About this task | All of the data should be restated word for word, with the pictures omitted.

**** Supplied data

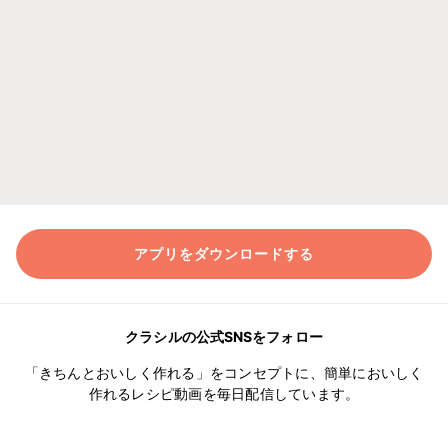
アプリをダウンロードする
クラシルの公式SNSをフォロー
「きちんとおいしく作れる」をコンセプトに、簡単においしく
作れるレシピ動画を毎日配信しています。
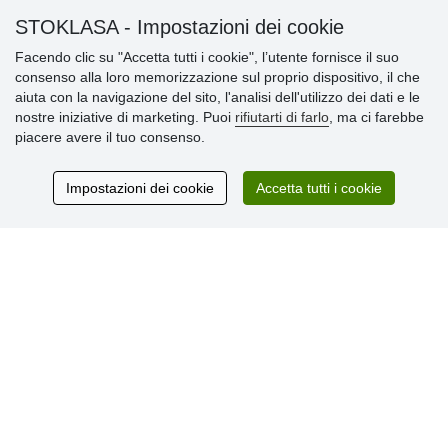
» Impostazioni dei cookie
STOKLASA - Impostazioni dei cookie
» Termini & Condizioni
» Informativa sulla Privacy
Facendo clic su "Accetta tutti i cookie", l’utente fornisce il suo
» Consegna e pagamento
consenso alla loro memorizzazione sul proprio dispositivo, il che
» Garanzia e resi
aiuta con la navigazione del sito, l'analisi dell'utilizzo dei dati e le
» Programma fedeltà
nostre iniziative di marketing. Puoi
rifiutarti di farlo
, ma ci farebbe
piacere avere il tuo consenso.
Recensioni
Impostazioni dei cookie
Accetta tutti i cookie
dei clienti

********

Solution to this task |
アプリをダウンロードする
クラシルの公式SNSをフォロー
「きちんとおいしく作れる」をコンセプトに、簡単においしく
作れるレシピ動画を毎日配信しています。
» Impostazioni dei cookie
STOKLASA - Impostazioni dei cookie
» Termini & Condizioni
» Informativa sulla Privacy
Facendo clic su "Accetta tutti i cookie", l’utente fornisce il suo
» Consegna e pagamento
consenso alla loro memorizzazione sul proprio dispositivo, il che
» Garanzia e resi
aiuta con la navigazione del sito, l'analisi dell'utilizzo dei dati e le
» Programma fedeltà
nostre iniziative di marketing. Puoi
rifiutarti di farlo
, ma ci farebbe
piacere avere il tuo consenso.
Recensioni
Impostazioni dei cookie
Accetta tutti i cookie
dei clienti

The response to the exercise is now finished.